En partant de l'hypothèse de 12,5 millions de voitures vendues chaque année dans l'Union, ce texte pourrait permettre de réduire de 15 millions de tonnes par an les émissions de CO2 des véhicules en Europe. Cette bataille cache des enjeux complexes. Derrière les arguments classiques -  emploi, compétitivité de l’industrie automobile européenne - se profile un débat technique ardu qui recouvre deux mouvements complémentaires :
-    D’une part réduire de façon drastique la consommation des voitures à moteur thermique essence et diesel, et pour ceux-ci réduire l’émission de particules et d’oxydes d’azote
-    D’autre part réduire en pourcentage de la gamme le nombre de véhicules à moteur à explosion. Quatre solutions existent : l’utilisation des bio-carburants dans des moteurs classiques, les véhicules électriques, les véhicules hybrides, doté d’un moteur thermique, essence ou diesel, ou les véhicules à hydrogène, soit hydrogène liquide employé comme carburant soit alimentant une  pile à combustible pour produire à bord l’électricité nécessaire. La difficulté pour les constructeurs est de trouver un équilibre volume/prix/faisabilité entre ces solutions qui présentent toutes des incertitudes économiques et des difficultés techniques.

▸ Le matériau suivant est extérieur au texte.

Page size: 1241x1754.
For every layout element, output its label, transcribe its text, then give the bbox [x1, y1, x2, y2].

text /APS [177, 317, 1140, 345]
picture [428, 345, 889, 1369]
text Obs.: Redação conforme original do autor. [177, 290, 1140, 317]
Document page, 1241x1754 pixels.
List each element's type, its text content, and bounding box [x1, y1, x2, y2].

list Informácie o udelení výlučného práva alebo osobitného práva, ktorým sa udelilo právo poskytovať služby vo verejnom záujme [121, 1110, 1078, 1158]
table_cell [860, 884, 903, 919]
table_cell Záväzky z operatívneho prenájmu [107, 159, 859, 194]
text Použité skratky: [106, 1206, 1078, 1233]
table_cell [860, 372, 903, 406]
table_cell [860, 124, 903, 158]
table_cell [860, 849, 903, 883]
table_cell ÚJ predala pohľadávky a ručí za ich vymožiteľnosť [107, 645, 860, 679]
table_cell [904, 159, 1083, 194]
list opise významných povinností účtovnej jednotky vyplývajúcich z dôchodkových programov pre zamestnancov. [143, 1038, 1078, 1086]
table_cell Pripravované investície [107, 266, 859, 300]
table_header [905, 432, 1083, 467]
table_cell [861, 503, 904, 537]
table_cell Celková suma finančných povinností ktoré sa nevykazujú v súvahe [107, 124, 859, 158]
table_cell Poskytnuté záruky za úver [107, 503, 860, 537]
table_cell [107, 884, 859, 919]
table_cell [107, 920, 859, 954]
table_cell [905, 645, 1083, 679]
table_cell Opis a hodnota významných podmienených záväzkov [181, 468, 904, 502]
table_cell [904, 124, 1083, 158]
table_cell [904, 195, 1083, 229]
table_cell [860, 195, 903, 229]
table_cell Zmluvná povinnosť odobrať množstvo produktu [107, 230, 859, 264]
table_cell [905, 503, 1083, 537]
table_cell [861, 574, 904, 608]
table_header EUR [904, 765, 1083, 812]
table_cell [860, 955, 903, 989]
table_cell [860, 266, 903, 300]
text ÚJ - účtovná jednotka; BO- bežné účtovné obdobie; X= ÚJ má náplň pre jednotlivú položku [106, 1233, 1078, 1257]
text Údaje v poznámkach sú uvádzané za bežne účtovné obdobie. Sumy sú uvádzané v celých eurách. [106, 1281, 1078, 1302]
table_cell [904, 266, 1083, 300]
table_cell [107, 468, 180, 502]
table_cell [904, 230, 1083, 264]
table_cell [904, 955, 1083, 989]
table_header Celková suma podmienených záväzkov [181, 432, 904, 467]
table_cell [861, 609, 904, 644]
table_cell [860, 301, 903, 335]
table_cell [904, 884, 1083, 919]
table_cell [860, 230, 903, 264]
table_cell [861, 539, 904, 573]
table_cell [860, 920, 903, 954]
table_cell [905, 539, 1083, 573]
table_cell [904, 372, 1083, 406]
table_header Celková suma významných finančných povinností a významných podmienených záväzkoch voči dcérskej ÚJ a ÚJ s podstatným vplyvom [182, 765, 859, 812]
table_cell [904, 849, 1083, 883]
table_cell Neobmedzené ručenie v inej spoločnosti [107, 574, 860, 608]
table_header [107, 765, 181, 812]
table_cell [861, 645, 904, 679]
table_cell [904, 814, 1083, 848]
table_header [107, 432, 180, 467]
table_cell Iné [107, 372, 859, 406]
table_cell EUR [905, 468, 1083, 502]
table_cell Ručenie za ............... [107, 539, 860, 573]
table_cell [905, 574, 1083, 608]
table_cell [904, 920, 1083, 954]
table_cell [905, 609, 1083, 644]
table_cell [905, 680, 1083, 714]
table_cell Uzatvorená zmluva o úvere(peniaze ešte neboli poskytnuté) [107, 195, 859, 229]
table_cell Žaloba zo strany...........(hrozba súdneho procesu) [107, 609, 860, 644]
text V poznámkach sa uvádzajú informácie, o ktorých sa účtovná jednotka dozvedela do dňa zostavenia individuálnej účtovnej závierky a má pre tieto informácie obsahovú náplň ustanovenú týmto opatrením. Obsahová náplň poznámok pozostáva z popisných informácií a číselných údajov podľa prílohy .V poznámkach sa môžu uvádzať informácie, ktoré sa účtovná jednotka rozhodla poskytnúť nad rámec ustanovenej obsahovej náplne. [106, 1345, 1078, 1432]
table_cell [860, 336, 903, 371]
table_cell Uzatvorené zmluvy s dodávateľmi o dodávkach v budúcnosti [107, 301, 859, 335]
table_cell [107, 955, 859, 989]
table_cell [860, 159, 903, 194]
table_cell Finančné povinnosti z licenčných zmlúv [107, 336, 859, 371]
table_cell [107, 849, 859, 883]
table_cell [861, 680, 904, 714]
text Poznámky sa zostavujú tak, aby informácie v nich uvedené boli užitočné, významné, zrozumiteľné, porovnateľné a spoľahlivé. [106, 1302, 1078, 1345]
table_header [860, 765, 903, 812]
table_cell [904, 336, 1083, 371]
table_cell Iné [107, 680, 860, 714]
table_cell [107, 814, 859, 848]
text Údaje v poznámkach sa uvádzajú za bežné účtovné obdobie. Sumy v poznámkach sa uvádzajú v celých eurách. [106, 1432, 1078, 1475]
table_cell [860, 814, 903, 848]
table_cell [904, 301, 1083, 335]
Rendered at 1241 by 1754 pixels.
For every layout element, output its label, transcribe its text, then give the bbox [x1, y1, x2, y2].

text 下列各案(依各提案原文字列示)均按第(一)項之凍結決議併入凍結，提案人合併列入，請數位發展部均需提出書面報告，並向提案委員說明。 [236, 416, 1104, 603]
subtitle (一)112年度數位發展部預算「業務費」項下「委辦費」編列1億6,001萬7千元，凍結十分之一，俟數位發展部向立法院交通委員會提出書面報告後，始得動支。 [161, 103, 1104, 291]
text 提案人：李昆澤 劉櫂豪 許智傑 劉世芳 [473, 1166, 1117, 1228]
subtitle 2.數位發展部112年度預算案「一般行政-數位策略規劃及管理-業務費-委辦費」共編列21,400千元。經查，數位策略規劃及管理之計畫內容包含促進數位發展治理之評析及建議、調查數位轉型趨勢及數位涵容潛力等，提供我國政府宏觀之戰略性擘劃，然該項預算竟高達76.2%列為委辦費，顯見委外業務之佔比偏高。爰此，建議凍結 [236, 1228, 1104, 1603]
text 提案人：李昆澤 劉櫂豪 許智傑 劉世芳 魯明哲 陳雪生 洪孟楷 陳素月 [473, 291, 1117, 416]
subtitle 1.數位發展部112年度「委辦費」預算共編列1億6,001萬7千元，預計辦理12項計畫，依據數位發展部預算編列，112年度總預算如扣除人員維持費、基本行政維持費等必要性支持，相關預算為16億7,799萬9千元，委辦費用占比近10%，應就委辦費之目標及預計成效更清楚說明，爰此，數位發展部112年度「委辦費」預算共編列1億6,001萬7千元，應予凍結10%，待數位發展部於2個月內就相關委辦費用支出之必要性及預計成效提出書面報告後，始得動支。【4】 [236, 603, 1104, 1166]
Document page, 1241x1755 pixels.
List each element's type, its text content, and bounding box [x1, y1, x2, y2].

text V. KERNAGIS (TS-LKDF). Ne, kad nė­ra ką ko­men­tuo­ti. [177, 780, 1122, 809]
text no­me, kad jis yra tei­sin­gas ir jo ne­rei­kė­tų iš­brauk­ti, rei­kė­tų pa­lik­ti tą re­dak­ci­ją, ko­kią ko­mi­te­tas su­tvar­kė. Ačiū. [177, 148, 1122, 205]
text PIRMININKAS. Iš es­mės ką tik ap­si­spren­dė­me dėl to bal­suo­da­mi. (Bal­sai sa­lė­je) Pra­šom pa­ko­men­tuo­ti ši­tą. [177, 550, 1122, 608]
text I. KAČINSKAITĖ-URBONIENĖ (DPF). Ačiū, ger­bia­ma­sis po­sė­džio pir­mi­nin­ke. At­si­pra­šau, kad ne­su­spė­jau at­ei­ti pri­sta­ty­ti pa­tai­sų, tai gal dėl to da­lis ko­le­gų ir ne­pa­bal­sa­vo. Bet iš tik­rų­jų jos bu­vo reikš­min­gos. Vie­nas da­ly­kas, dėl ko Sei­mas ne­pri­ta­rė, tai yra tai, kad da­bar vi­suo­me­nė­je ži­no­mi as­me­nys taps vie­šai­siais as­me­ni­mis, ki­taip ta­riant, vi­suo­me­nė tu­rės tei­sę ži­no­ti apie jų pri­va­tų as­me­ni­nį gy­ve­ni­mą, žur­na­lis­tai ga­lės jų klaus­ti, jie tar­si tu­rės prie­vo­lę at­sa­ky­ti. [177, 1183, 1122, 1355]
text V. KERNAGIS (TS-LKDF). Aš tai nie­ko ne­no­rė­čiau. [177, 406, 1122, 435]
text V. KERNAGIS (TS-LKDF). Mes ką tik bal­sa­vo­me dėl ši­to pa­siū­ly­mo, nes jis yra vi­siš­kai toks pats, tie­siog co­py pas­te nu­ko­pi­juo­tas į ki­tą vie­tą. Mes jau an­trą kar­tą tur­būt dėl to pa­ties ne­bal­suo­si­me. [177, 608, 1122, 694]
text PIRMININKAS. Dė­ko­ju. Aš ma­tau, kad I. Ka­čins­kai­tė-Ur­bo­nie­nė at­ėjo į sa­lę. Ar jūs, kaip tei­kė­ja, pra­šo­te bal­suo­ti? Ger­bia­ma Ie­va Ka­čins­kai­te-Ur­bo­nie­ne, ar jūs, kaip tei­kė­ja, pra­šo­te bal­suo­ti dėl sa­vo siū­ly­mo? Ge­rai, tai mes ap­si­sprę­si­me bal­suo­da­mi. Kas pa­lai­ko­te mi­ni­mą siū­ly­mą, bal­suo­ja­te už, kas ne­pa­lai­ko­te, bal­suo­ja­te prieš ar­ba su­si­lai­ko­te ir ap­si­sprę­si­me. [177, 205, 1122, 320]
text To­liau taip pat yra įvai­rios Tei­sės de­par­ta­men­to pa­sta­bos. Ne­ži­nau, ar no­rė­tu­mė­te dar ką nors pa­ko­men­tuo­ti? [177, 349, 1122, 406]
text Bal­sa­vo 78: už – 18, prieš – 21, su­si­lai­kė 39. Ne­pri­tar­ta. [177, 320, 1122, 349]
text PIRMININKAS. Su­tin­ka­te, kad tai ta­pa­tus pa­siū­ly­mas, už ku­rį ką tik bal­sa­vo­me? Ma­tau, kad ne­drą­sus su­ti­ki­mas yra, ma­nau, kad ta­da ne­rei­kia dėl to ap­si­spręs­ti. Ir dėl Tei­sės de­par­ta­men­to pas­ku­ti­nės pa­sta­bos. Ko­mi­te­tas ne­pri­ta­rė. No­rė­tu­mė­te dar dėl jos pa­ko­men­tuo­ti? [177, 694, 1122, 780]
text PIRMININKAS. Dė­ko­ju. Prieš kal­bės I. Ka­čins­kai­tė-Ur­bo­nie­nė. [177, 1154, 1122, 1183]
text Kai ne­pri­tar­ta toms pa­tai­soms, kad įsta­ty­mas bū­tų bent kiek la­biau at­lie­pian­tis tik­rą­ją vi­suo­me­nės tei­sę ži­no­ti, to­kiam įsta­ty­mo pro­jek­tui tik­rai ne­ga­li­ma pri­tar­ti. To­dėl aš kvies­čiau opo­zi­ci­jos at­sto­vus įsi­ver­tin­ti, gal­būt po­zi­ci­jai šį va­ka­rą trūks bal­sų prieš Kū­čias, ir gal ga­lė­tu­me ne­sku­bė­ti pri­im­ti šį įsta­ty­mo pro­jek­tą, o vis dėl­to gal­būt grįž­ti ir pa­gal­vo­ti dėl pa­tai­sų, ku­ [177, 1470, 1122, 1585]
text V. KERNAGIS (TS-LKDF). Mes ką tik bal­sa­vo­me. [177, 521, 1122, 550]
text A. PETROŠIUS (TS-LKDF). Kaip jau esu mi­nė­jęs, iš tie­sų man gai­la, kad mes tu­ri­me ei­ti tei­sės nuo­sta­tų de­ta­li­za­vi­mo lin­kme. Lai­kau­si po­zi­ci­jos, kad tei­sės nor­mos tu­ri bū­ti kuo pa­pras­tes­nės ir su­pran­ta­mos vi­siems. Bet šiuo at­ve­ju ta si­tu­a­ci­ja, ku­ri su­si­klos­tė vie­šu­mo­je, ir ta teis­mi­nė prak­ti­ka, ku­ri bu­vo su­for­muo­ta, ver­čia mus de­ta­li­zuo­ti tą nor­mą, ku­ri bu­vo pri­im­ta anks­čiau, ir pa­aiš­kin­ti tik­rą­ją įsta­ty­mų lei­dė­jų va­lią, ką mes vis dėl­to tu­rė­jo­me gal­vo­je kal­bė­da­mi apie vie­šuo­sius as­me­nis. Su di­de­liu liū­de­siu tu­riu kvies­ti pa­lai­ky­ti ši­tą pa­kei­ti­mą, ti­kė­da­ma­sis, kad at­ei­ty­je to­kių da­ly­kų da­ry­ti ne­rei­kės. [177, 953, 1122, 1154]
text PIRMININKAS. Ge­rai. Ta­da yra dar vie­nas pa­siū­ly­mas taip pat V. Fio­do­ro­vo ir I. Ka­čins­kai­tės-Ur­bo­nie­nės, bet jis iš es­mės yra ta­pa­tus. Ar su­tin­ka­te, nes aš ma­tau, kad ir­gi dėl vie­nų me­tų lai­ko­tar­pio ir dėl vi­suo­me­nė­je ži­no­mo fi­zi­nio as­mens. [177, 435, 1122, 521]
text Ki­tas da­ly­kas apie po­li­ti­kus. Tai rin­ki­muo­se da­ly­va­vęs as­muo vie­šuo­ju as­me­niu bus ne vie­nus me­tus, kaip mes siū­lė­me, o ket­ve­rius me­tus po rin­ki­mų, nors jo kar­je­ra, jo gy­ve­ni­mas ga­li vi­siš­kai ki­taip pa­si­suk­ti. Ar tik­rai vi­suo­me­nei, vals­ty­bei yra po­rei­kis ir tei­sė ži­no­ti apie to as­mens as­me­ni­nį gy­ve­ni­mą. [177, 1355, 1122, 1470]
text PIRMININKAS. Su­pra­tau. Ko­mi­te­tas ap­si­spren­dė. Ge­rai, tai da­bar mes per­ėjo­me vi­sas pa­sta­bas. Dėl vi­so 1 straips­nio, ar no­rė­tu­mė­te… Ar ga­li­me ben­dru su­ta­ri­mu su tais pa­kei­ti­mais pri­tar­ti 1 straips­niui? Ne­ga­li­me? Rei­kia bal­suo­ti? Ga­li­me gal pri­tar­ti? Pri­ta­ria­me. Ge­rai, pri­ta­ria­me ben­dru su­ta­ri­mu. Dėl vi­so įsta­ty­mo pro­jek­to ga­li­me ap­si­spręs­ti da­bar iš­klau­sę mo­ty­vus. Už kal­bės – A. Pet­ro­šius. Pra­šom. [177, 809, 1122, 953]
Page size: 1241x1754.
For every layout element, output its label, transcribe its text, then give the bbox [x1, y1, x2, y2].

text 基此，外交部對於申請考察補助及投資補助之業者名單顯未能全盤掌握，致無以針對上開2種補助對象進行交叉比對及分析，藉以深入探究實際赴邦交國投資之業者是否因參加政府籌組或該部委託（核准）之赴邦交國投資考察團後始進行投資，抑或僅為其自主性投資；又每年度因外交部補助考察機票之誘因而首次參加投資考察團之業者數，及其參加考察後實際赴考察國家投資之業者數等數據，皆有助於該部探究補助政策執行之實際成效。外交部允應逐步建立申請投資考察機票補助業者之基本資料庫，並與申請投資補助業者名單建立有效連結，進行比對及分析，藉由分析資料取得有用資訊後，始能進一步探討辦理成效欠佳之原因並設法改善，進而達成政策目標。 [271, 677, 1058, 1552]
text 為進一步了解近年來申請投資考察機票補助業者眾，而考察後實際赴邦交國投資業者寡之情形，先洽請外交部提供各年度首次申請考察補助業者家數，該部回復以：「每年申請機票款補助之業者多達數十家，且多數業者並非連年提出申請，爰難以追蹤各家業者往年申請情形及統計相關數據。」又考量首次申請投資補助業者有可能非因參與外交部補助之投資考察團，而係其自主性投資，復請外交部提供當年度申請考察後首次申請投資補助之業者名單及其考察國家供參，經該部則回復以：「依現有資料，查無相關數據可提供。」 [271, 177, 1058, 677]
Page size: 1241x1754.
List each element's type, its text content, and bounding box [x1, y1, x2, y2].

C’est toutefois un objectif réaliste qui s’inscrit dans une évolution plus profonde du marché européen de l’automobile, qui en s’urbanisant, laisse place à des solutions alternatives dans la conception des véhicules comme dans le déploiement d’une offre  de transports partagés, co-voiturage, autopartage, et transports publics rénovés. Pour protéger l’avenir de l’industrie européenne, il faut que les constructeurs innovent et prennent le leadership sur les produits de demain. Tout ce qui retarde la prise de conscience, et altère la capacité de réaction de l'industrie automobile, est une menace pour cette industrie vitale que l'Europe a su encore faire évoluer.